---------- Dataset entries

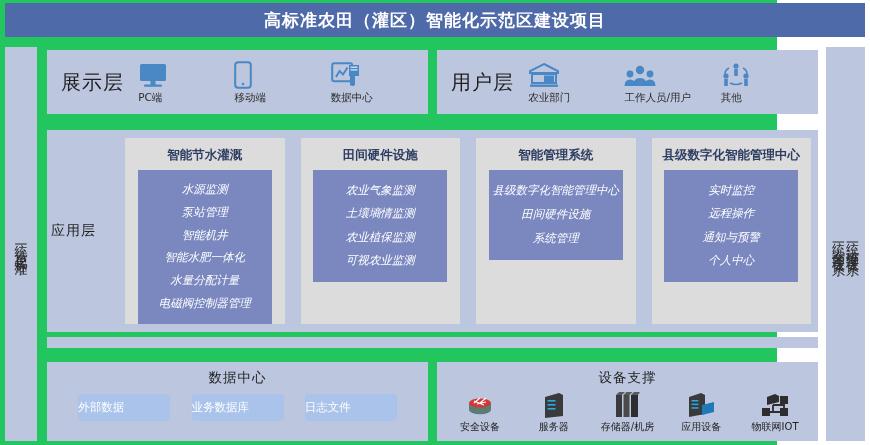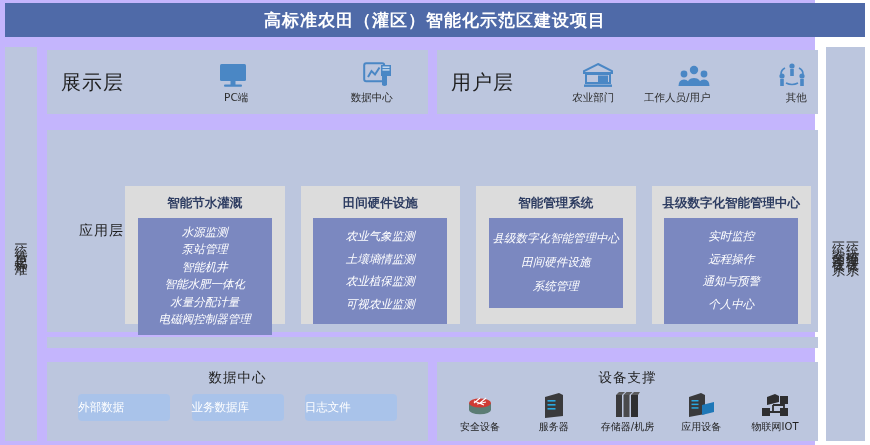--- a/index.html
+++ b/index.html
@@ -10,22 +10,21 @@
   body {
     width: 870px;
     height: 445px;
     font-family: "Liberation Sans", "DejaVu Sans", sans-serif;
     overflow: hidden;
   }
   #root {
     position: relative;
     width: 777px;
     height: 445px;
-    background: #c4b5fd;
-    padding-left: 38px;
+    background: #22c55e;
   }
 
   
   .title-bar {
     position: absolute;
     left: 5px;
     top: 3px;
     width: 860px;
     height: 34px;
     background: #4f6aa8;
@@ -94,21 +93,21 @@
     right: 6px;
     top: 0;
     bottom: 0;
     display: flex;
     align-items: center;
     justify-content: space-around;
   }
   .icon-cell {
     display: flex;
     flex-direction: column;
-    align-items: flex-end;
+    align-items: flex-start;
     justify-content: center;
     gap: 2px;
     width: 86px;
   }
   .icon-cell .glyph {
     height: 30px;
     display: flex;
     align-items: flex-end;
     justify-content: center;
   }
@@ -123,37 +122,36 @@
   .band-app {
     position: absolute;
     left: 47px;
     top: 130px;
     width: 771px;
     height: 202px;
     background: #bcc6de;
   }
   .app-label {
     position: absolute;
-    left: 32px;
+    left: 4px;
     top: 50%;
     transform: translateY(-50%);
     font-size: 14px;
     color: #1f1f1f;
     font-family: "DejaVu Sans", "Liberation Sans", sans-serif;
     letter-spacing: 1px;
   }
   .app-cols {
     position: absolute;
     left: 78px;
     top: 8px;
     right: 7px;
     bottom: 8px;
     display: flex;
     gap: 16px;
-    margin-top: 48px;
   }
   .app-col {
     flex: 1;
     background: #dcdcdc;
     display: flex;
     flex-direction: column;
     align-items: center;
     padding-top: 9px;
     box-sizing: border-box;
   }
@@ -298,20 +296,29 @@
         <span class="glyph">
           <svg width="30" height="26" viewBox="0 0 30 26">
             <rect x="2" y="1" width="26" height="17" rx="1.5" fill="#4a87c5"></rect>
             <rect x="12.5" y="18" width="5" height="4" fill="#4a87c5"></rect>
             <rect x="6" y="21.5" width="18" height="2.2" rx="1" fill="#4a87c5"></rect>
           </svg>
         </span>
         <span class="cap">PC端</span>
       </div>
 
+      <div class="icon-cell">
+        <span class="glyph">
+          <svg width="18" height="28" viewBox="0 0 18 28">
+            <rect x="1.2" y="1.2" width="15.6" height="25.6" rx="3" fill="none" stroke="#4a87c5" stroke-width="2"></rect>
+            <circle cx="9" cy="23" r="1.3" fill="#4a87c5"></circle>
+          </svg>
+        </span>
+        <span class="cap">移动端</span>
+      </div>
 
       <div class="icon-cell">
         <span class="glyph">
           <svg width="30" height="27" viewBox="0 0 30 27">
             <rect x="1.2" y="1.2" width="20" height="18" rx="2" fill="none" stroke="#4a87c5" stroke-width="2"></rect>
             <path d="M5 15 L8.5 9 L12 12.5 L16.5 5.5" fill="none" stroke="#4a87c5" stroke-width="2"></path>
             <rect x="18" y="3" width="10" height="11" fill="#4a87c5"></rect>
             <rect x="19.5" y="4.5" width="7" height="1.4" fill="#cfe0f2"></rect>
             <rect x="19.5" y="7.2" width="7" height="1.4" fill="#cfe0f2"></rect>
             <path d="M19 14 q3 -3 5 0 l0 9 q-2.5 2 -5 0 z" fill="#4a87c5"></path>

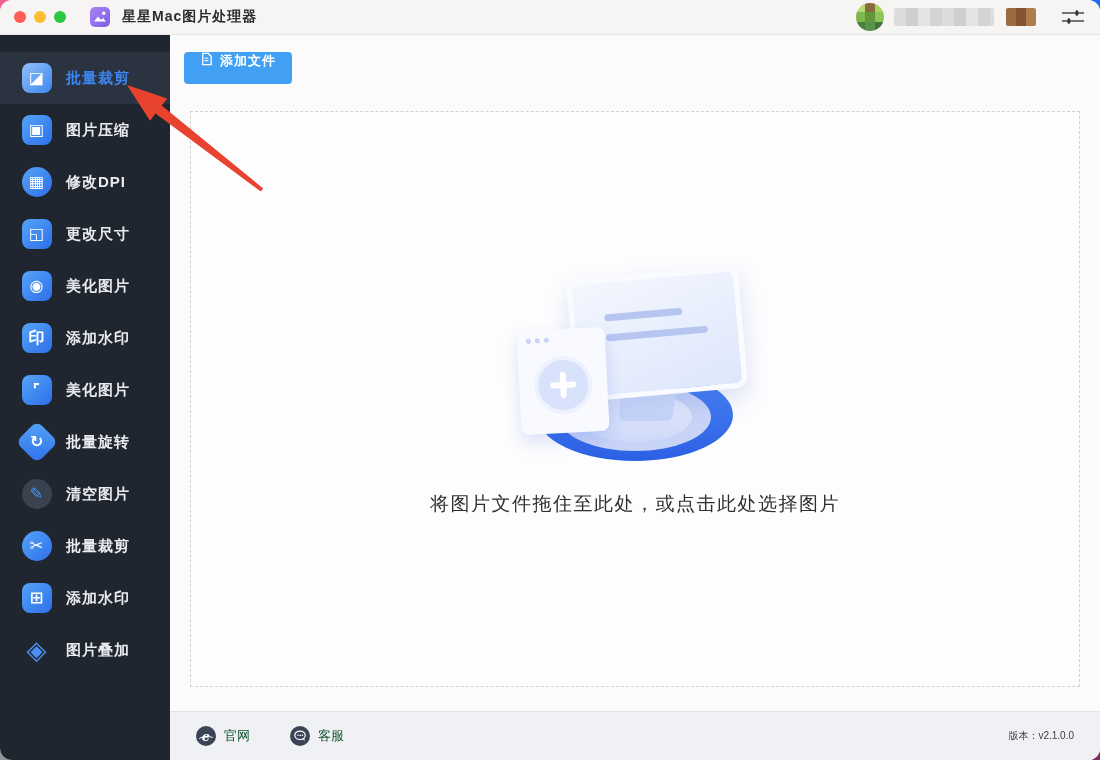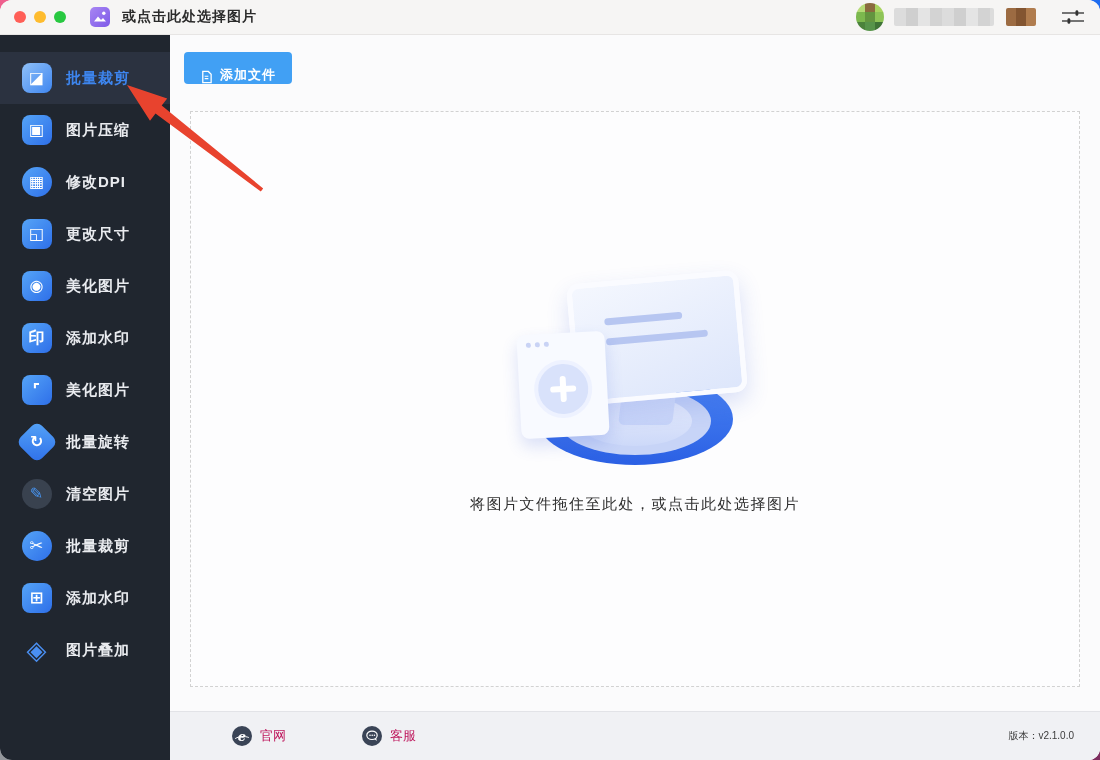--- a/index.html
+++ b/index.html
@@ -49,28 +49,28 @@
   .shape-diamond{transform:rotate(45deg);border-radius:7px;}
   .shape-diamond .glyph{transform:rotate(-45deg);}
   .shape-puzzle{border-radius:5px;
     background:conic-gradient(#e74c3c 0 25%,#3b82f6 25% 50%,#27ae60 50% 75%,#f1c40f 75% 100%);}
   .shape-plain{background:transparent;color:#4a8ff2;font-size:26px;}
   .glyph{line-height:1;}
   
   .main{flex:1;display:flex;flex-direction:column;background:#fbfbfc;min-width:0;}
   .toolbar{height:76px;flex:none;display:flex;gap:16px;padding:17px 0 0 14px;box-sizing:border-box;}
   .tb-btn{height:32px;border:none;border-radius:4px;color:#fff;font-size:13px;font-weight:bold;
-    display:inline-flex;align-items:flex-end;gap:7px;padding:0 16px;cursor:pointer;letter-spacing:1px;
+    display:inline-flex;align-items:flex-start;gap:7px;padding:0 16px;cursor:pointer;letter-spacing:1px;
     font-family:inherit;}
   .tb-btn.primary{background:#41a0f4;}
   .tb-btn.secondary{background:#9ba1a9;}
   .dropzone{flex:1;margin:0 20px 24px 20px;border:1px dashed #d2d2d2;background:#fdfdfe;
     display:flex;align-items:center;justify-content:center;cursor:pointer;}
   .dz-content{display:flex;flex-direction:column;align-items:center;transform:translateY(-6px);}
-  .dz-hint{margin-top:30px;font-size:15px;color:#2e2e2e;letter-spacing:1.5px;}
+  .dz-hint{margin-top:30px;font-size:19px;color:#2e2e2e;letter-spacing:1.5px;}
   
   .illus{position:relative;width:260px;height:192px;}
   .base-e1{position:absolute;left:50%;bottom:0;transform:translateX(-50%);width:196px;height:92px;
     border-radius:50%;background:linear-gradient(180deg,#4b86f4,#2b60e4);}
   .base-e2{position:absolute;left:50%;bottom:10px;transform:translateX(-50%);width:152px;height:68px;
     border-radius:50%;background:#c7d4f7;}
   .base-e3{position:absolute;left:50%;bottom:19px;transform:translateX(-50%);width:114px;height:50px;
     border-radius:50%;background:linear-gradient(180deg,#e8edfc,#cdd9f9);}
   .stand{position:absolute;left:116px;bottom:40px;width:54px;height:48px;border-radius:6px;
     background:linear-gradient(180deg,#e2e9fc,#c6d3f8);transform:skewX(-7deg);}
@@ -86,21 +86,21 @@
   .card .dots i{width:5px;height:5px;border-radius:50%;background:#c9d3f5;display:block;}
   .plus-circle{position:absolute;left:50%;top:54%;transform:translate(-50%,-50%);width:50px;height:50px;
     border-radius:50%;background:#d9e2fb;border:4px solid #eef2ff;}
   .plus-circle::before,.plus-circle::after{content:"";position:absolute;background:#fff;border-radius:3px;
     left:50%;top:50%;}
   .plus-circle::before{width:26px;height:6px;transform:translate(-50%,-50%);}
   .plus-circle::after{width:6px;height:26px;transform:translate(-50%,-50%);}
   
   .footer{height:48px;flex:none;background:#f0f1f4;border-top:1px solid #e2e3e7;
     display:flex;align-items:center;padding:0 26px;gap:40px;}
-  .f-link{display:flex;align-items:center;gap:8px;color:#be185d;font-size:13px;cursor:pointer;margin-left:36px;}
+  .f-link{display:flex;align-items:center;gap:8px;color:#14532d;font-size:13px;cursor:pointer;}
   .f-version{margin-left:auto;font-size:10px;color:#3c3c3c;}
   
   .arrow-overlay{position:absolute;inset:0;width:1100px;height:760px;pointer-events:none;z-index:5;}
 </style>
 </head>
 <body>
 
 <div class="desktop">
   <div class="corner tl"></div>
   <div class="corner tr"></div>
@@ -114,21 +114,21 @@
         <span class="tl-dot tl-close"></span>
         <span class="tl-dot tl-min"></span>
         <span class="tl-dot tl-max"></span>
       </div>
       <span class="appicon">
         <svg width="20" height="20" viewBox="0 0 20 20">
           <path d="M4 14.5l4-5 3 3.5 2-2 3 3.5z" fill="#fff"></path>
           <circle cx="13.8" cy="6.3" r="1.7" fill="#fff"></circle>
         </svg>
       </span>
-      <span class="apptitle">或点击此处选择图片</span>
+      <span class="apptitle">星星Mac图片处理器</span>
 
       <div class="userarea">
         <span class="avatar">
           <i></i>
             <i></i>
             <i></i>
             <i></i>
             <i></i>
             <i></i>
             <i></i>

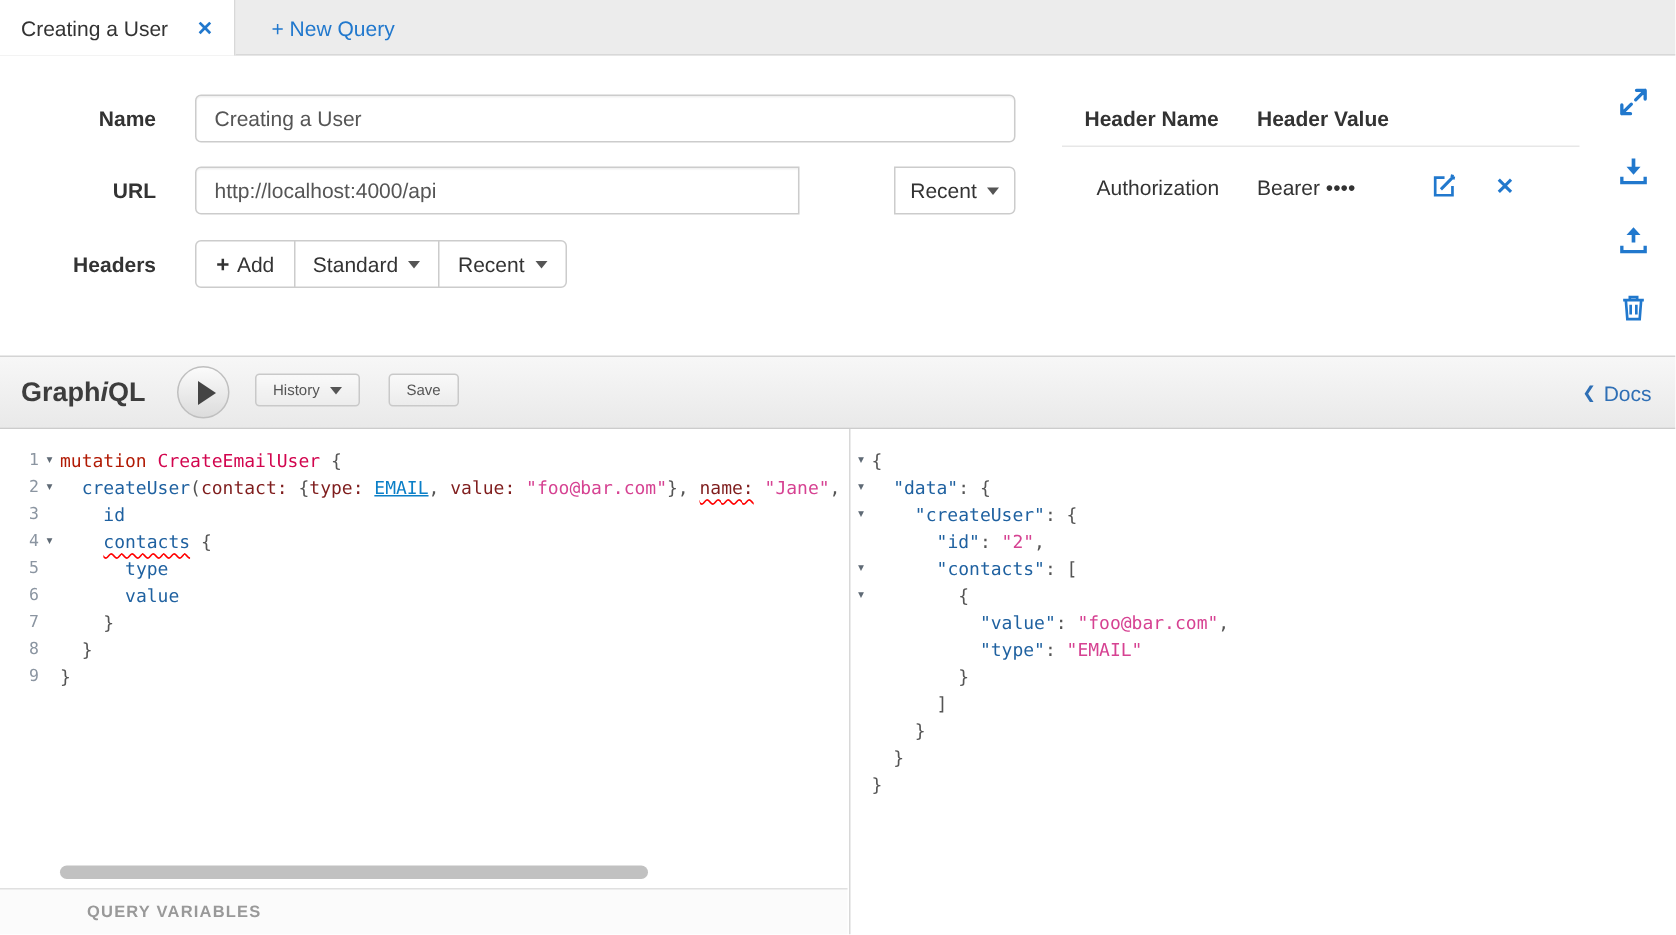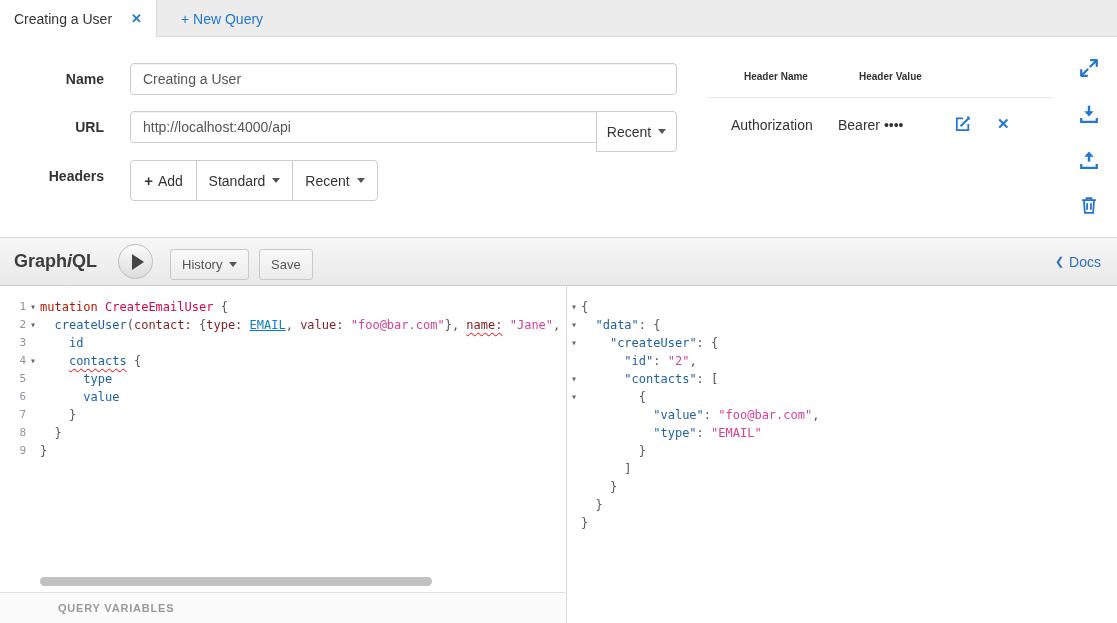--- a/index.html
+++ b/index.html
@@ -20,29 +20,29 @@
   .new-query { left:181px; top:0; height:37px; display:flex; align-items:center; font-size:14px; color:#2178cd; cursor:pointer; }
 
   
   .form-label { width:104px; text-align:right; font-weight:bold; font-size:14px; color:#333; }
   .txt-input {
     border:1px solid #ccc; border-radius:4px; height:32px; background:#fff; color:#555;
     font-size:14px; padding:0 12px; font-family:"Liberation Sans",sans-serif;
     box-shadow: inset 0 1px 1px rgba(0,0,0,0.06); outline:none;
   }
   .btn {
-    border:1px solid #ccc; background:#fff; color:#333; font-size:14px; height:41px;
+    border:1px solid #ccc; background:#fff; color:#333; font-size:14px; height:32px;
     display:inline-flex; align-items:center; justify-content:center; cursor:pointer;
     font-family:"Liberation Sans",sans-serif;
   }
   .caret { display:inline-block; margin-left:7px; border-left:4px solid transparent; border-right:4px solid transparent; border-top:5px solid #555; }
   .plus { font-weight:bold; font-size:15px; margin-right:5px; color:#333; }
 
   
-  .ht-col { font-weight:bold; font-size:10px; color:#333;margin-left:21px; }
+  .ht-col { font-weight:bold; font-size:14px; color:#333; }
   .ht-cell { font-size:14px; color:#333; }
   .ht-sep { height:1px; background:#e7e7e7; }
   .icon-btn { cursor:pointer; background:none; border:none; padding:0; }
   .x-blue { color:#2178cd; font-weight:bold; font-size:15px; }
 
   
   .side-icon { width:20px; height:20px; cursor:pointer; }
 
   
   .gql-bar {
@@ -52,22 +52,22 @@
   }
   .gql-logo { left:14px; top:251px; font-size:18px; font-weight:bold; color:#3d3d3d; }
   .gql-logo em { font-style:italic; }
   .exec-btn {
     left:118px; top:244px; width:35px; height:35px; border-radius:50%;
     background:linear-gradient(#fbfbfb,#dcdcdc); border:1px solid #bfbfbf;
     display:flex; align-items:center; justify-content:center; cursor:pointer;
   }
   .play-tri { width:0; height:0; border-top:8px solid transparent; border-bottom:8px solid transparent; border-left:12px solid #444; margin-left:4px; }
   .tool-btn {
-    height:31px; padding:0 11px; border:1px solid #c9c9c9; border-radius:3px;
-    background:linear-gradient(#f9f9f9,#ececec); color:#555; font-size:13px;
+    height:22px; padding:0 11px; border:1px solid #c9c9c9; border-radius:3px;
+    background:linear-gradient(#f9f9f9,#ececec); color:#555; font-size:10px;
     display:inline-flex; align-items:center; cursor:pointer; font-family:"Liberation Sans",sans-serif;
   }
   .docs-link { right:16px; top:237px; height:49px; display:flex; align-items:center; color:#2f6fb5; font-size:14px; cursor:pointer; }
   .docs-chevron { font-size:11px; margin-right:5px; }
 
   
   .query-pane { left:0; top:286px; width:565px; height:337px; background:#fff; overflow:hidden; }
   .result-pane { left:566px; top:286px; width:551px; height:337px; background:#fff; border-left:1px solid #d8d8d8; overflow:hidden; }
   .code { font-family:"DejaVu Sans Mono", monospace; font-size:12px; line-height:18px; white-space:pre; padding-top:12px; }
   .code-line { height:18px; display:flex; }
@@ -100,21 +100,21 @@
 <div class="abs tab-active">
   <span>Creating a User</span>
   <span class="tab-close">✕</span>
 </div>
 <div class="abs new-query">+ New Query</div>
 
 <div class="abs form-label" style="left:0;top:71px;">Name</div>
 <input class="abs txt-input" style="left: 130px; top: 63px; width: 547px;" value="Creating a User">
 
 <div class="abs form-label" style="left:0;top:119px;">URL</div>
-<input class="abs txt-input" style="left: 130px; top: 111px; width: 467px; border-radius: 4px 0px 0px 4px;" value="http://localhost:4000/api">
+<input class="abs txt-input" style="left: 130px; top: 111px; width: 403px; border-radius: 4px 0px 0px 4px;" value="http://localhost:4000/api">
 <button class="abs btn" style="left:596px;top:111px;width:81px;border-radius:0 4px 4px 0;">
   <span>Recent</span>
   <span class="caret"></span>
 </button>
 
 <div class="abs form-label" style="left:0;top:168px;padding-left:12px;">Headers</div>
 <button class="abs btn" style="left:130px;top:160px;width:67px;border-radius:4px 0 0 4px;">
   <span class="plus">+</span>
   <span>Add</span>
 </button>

--------------------

Problem description => Where in the records above does the word "after" appear? Copy each line that holds it.

Task answer =>
   .plus-circle::before,.plus-circle::after{content:"";position:absolute;background:#fff;border-radius:3px;
   .plus-circle::after{width:6px;height:26px;transform:translate(-50%,-50%);}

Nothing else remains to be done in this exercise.